Content starts

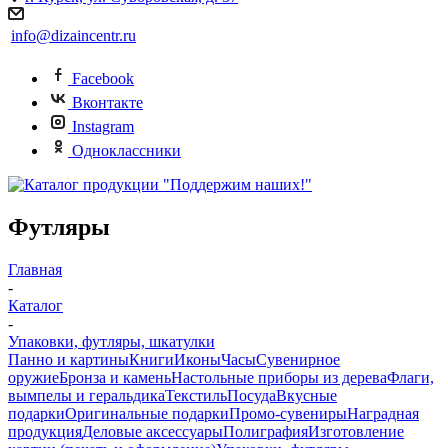
info@dizaincentr.ru
Facebook
Вконтакте
Instagram
Одноклассники
Футляры
Главная
-
Каталог
-
Упаковки, футляры, шкатулки
Панно и картины
Книги
Иконы
Часы
Сувенирное
оружие
Бронза и камень
Настольные приборы из дерева
Флаги,
вымпелы и геральдика
Текстиль
Посуда
Вкусные
подарки
Оригинальные подарки
Промо-сувениры
Наградная
продукция
Деловые аксессуары
Полиграфия
Изготовление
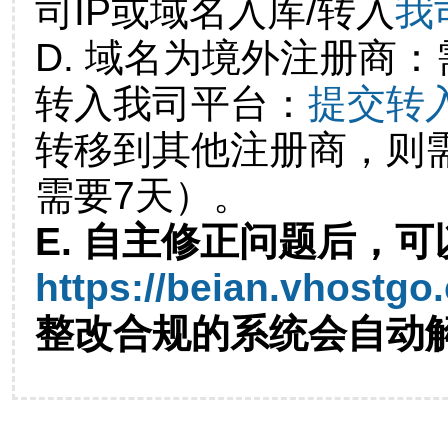
司IP或域名入库/转入
我
D. 域名为境外注册商
转入我司平台：
提交转
转移到其他注册商，则
需要7天）。
E. 自主修正问题后，可
https://beian.vhostgo
整改合规的系统会自动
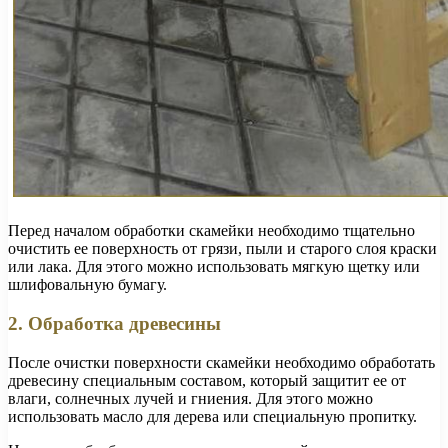
Перед началом обработки скамейки необходимо тщательно
очистить ее поверхность от грязи, пыли и старого слоя краски
или лака. Для этого можно использовать мягкую щетку или
шлифовальную бумагу.
2. Обработка древесины
После очистки поверхности скамейки необходимо обработать
древесину специальным составом, который защитит ее от
влаги, солнечных лучей и гниения. Для этого можно
использовать масло для дерева или специальную пропитку.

Content ends

● **Task prompt**
Copy every line of text from the rows above character for character, omitting the picture markers.

● **Task answer**
info@dizaincentr.ru
Facebook
Вконтакте
Instagram
Одноклассники
Футляры
Главная
-
Каталог
-
Упаковки, футляры, шкатулки
Панно и картины
Книги
Иконы
Часы
Сувенирное
оружие
Бронза и камень
Настольные приборы из дерева
Флаги,
вымпелы и геральдика
Текстиль
Посуда
Вкусные
подарки
Оригинальные подарки
Промо-сувениры
Наградная
продукция
Деловые аксессуары
Полиграфия
Изготовление
司IP或域名入库/转入
我
D. 域名为境外注册商
转入我司平台：
提交转
转移到其他注册商，则
需要7天）。
E. 自主修正问题后，可
https://beian.vhostgo
整改合规的系统会自动
Перед началом обработки скамейки необходимо тщательно
очистить ее поверхность от грязи, пыли и старого слоя краски
или лака. Для этого можно использовать мягкую щетку или
шлифовальную бумагу.
2. Обработка древесины
После очистки поверхности скамейки необходимо обработать
древесину специальным составом, который защитит ее от
влаги, солнечных лучей и гниения. Для этого можно
использовать масло для дерева или специальную пропитку.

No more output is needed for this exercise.